Only days ago, as surely you have read or heard, the U.S. recorded its millionth fatality from COVID-19. But while that “morbid milestone,” as one medical statistician described it, was officially reached on May 17, most experts believe the actual millionth COVID death occurred weeks, perhaps months earlier. The underreporting and misdiagnoses that invariably accompany mass disease outbreaks, they say, almost certainly have helped misstate the gravity of the pandemic that still threatens the nation and the world.

"Hundreds of thousands more people have died from COVID-19 in the U.S. than are officially counted," asserts the U.S. Centers for Disease Control and Prevention. Almost seven million deaths around the planet are ascribed to the novel coronavirus, but the World Health Organization contends the number of deaths from COVID, or directly attributable to it, exceeds 15 million.

So with slightly more than 4% of the world’s population, the U.S. has 16% of confirmed COVID-19 deaths. And Arkansas, with about 378 COVID deaths per 100,000 population, is the eighth highest in the nation. Not enviable numbers, obviously.

It is perfectly terrible that the number of COVID cases in Arkansas is steadily increasing and that more of our citizens are dying of it. It is also perfectly predictable and just as easily understandable.

Not since early March have the numbers been as concerning and the rate of increase so ominous. Data from the Arkansas Department of Health tell the story: Double-digit daily increases in the active case count, up almost 650 in the week ended last Sunday to a 10-week high of 3,227. In the same period, newly diagnosed cases rose to nearly 2,000.

More: Hospitalizations, very expensive, up. Intensive care hospitalizations, extremely expensive, up. Deaths, many if not most of them needless, up.

There is no mystery attached. Indeed, clinicians from every facility in the state, from each of its corners and counties, at varying levels of exhaustion, have cautioned that COVID-19 is not done with the world, the country, or Arkansas. They have recommended, urged, begged and pleaded with their fellow citizens to ignore the rantings of the political right and their allies on the medical fringe, to disregard the Bill Gates-George Soros-Anthony Fauci conspiracy theories, to stay clear of ivermectin and hydroxychloroquine, and to not drink their own urine (not a misprint), and to instead roll up their sleeves and accept vaccines that have proved effective at either preventing infection or greatly reducing its ferocity. Vaccines with minor side effects, with no associated morbidity, and which produce reactions that typically disappear within two days, if not two hours.

The doctors have had some success but not as much as they wish. Consider some sample counties.

With more than 42,000 residents, almost 9,000 aggregate confirmed cases and 248 deaths, one might image Baxter County would be hyper-aware of the need for immunization. (In comparison to some other Arkansas counties, it is.) But less than half its population has been fully vaccinated, and only about 20% have received at least one of the recommended booster shots.

Sebastian County: After almost 33,000 recorded cases, more than 500 of them lethal, barely half its 128,000 residents have been fully inoculated and fewer than one in five have taken a booster. The percentage of its 65-and-older population with full immunization is substantially better – about 72% – but the falloff in terms of boosters is notable; fewer than half have received even one dose. The immunization profile in Crawford County, just across the line to the north, is a near-mirror image of Sebastian County.

To the Delta: More than 7,000 of the 26,000 folks in St. Francis County have at one time or another contracted COVID-19, and almost 100 of them have died. And while about 90% of its older residents have taken the recommended protocol, only about half the county’s total population are fully immunized, and a like percentage of its seniors have yet to get a booster. Similar numbers are recorded in and around Marianna, in next-door Lee County.

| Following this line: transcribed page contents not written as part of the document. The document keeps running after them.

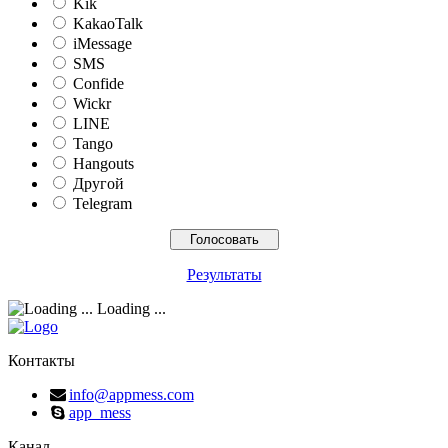
Kik
KakaoTalk
iMessage
SMS
Confide
Wickr
LINE
Tango
Hangouts
Другой
Telegram
Результаты
Loading ...
Контакты
info@appmess.com
app_mess
Канал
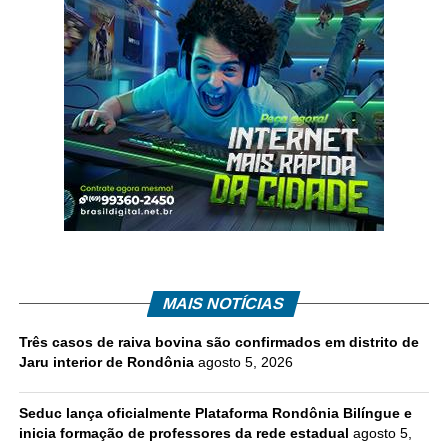
MAIS NOTÍCIAS
Três casos de raiva bovina são confirmados em distrito de
Jaru interior de Rondônia
agosto 5, 2026
Seduc lança oficialmente Plataforma Rondônia Bilíngue e
inicia formação de professores da rede estadual
agosto 5,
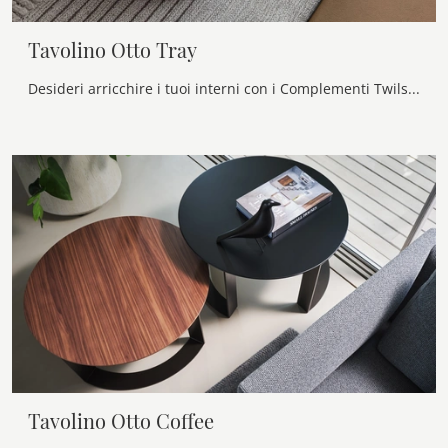
Tavolino Otto Tray
Desideri arricchire i tuoi interni con i Complementi Twils? Ti presentiamo vari modelli di tavolini in laccato come Tavolino Otto Tray.
Tavolino Otto Coffee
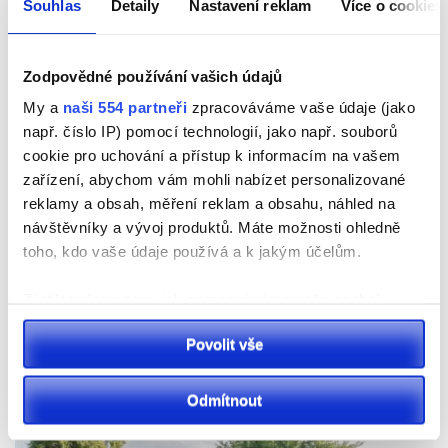
Souhlas
Detaily
Nastavení reklam
Více o cookies
Pardubicko
Letiště Pardubice odbavilo 150 tisíc cestujících.
Rekordní sezona pokračuje
Zodpovědné používání vašich údajů
My a
naši 554 partneři
zpracováváme vaše údaje (jako
např. číslo IP) pomocí technologií, jako např. souborů
cookie pro uchování a přístup k informacím na vašem
zařízení, abychom vám mohli nabízet personalizované
reklamy a obsah, měření reklam a obsahu, náhled na
návštěvníky a vývoj produktů. Máte možnosti ohledně
toho, kdo vaše údaje používá a k jakým účelům.
Zjistěte více o tom, jak zpracováváme vaše osobní
Sport
údaje, a nastavte si předvolby v
části s podrobnostmi
.
Povolit vše
Svůj souhlas můžete kdykoliv změnit nebo odvolat v
VIDEO: Sportovní park Pardubice slaví 10. ročník.
části Prohlášení o souborech cookie.
Přináší rekordní počet stanovišťi novou aplikaci
Odmítnout
K personalizaci obsahu a reklam, poskytování funkcí
sociálních médií a analýze naší návštěvnosti využíváme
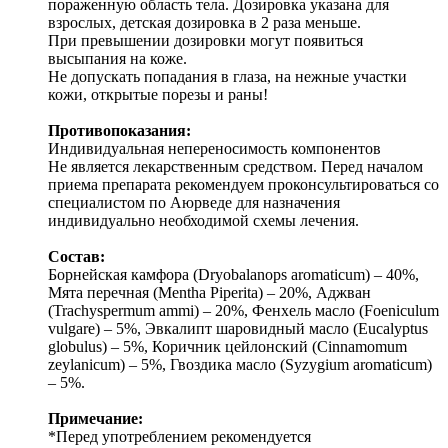
пораженную область тела. Дозировка указана для
взрослых, детская дозировка в 2 раза меньше.
При превышении дозировки могут появиться
высыпания на коже.
Не допускать попадания в глаза, на нежные участки
кожи, открытые порезы и раны!
Противопоказания:
Индивидуальная непереносимость компонентов
Не является лекарственным средством. Перед началом
приема препарата рекомендуем проконсультироваться со
специалистом по Аюрведе для назначения
индивидуально необходимой схемы лечения.
Состав:
Борнейская камфора (Dryobalanops aromaticum) – 40%,
Мята перечная (Mentha Piperita) – 20%, Аджван
(Trachyspermum ammi) – 20%, Фенхель масло (Foeniculum
vulgare) – 5%, Эвкалипт шаровидный масло (Eucalyptus
globulus) – 5%, Коричник цейлонский (Cinnamomum
zeylanicum) – 5%, Гвоздика масло (Syzygium aromaticum)
– 5%.
Примечание:
*Перед употреблением рекомендуется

At the Delta’s eastern edge, a bit closer to central Arkansas, half of Lonoke County’s 74,000 residents have taken the jab, and while its 65-plus population scores an 81% vaccination rate – one of the highest in the state – only 50% of them have availed themselves of the booster.

Nationwide, two-thirds of the eligible population has been fully immunized. Arkansas lags at about 55% and it shows, with about 11,500 deaths. About that, two things to note: It appears that approval for vaccination of youngsters five and under is imminent, and a new Gallup Poll finds that fully one-third of U.S. adults, many of them parents to that demographic, believe the pandemic is over.

Shudder.

Steve Barnes is the host of "Arkansas Week" on Arkansas PBS.